Fox Business is currently America's number one business network and Fox Broadcasting Company is watched by nearly 100 million households every month. Fox Sports retains the rights to the NFL, MLB, World Cup soccer and US Open, among other tournaments.
Prior to the Disney deal going through, 21st Century Fox now intends to unite these assets into a newly listed Fox company, which will also include the Big Ten Network.
So why now?
The industry is undergoing drastic change. The emergence of new streaming giants such as Amazon and Netflix has revolutionized how people consume entertainment on television. No longer held hostage to network schedules, they can watch when and how they want, bypassing ad breaks into the bargain.
“There are a lot of change coming,” Murdoch told Fox Business on Thursday.
“Not news or business, but entertainment they watch very differently,” he said.
“We see that in the way people watch the broadcast networks. There's no loyalty to them, there’s loyalty to individual programs,” he said. “It’s very hard to monetize that with advertising.”
Analysts believe the focus on news and sports may make Fox less vulnerable to declining ratings for scripted and reality entertainment.
“News and sports are generating the bulk of their profit,” said Tuna Amobi, director and senior equity analyst at the investment research firm CFRA Research.
“It’s a very calculated strategic portfolio realignment that Fox is doing to reposition their assets in a very shifting competitive landscape.”
But it is still a stunning about-turn for an octogenarian whose entire career to date has been marked by ruthless expansion in Australia, Britain and the United States.

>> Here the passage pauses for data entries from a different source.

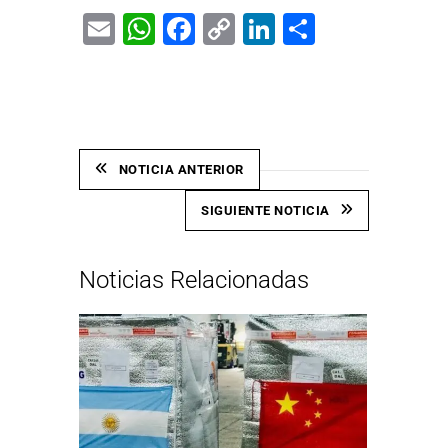
Email
WhatsApp
Facebook
Copy
LinkedIn
Share
Link
NOTICIA ANTERIOR
SIGUIENTE NOTICIA
Noticias Relacionadas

Murdoch, the son of an editor and senior newspaper executive, began his career by taking control of an Australian public corporation in 1954 whose only key asset at the time was a majority interest in a daily newspaper in the coastal town of Adelaide.
The Disney deal will see no change to the publishing side of his empire, which owns newspapers in Australia, Britain and the United States, including the New York Post and Wall Street Journal, as well as Dow Jones and Company.
It could also set the scene for a merger between what remains of Fox and News Corporation, the publishing arm of Murdoch's empire.
“I wouldn’t rule that out,” Amobi told AFP.
It may also settle the futures of Murdoch’s sons, potentially giving Lachlan a clear succession at Fox, while James, as chief executive officer of 21st Century Fox, could now oversee the absorption into Disney.
“We’re honoured and grateful that Rupert Murdoch has entrusted us with the future of businesses he spent a lifetime building,” said Disney chairman and CEO Robert Iger.